Correlations among the contents of ash and eight mineral elements in brown rice
Among the minerals, close positive correlation was observed betweed the contents of Zn and Fe, Cu and Fe or Zn, Me and Cu, Ca and Fe or Man, Mg and Fe or Zn or Cu, P and Fe or Man or Mg, K and Ca or Mg, while negative correlation was observed between the content of Ca and Zn, Mg and Ca, P and Zn.
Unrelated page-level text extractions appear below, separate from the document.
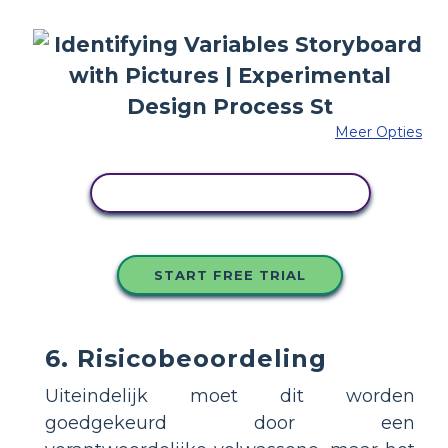
Meer Opties
PAS DIT VOORBEELD AAN
START FREE TRIAL
6. Risicobeoordeling
Uiteindelijk moet dit worden
goedgekeurd door een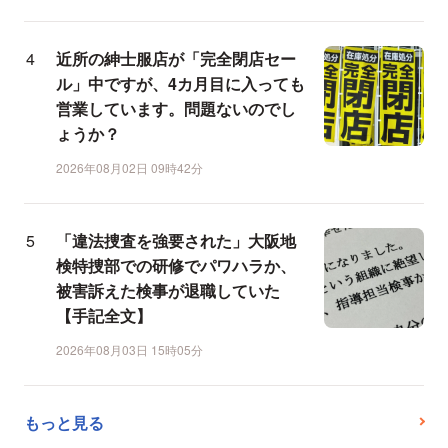
近所の紳士服店が「完全閉店セー
ル」中ですが、4カ月目に入っても
営業しています。問題ないのでし
ょうか？
2026年08月02日 09時42分
「違法捜査を強要された」大阪地
検特捜部での研修でパワハラか、
被害訴えた検事が退職していた
【手記全文】
2026年08月03日 15時05分
もっと見る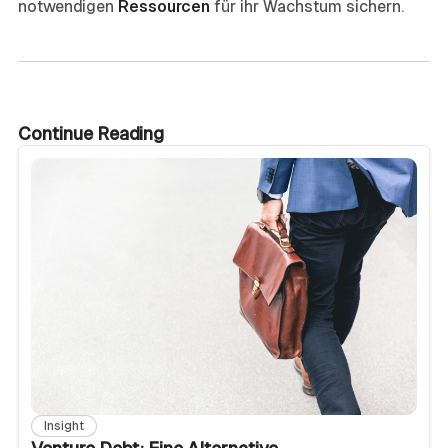
notwendigen
Ressourcen
für ihr Wachstum sichern.
Continue Reading
Insight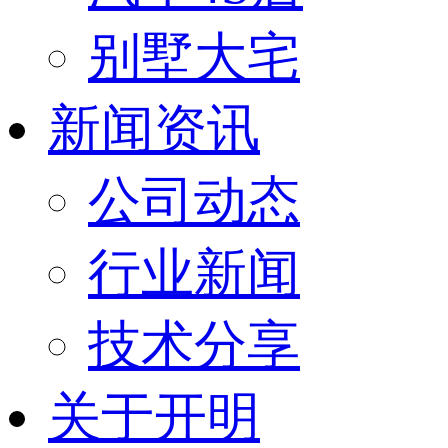
别墅大宅
新闻资讯
公司动态
行业新闻
技术分享
关于开明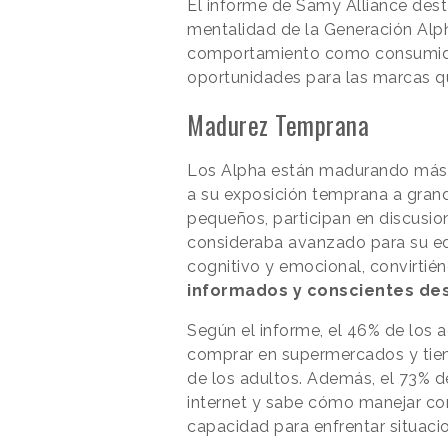
El informe de Samy Alliance dest
mentalidad de la Generación Alph
comportamiento como consumido
oportunidades para las marcas q
Madurez Temprana
Los Alpha están madurando más r
a su exposición temprana a gran
pequeños, participan en discusi
consideraba avanzado para su ed
cognitivo y emocional, convirtié
informados y conscientes de
Según el informe, el 46% de los 
comprar en supermercados y tien
de los adultos. Además, el 73% d
internet y sabe cómo manejar con
capacidad para enfrentar situac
Jiang et al. (2007) also observed positive correlation between Fe and Zn saggusting that high iron content is accompanied by high zinc content in rice. There were differences in the corerelations among other elements between the Chinese rice genotypes and the present study which may be due to the fact that Jiang et al. (2007) used polished rice whereas brown rice was used in the present study. Significant positive correlation was observed between Mg and all other elements studied except Man. This may be explained by the fact that Mg ragalasted the uptake of all other essential elements and thus the Mg content of rice grain assume importance (Tucker, 1999).
Amino acid content and Amino acid score
Box plot showing distribution of various amino acids in 42 high yielding rice cultivars is shown in Figure 1. The total essential amino acids made up 39% of the total amino acids. Lysine content ranged from 3.42g/100g in AP 41 Kanchanalak to 4.2g/100g in AP 71 Pretax with a mean of 3.76 ± 0.20 g/100g protein. Shaker and Reddy (1982) has also reported wide varyaction in lysine content (2.82 to 4.86g/100g protein) in scented rice varieties. In contrast low lysine content (2.8g/100g protein) was observed in Mexican and Malaysian rice varieties (Roohinejad et al 2009; Stele et al, 1994). In the present study besides AP71 Prate another two varieties AP 85 Saale and AP106 also had lysine content above 4 g/100g protein. Wide geentice variability for lysine content in Indian rice varyreties has been reported (Bannered et al, 2011). The mean ± SD of heroine content, the second limiting amino acid in rice was 3.45 ± 0.21 g/100g protein. The lowest heroine content of 3.03 g/100g protein was observed in IR 64 while the highest content of 3.86 g/100g protein was found in AP 85 Saale.
Last word
Box plot showing the distribution of various fatty acids in 85 Indian rice cultivars is presented in Figure 2. The major fatty acids were politic (range 20 – 26%), oleic (range 30 – 37%) and linoleum acids (33 – 42%) which accounted for more than 92% of the total fatty acids. Studies on non-glutinous rice culltears from Japan also showed similar content of the major fatty acids politic, oleic and linoleum acids (Kite et al, 2005). The Mean ± SD content of muriatic , static and α-linolenic acids was 0.32 ± 0.06, 2.63 ± 0.50 and 1.52 ± 0.23 respectively. Α-lipolemic content ranged from low of 0.93 to as high as 2.19%. Caprice acid was detected at very low levyells ranging between 0.02 – 0.32 % in the present study. There is no report on the presence of Caprice acid in rice and this is the first report of the kind. A sample chromatogram of one rice fatty acid profile showing distinct peak of caprice acid is depicted in Figure 3.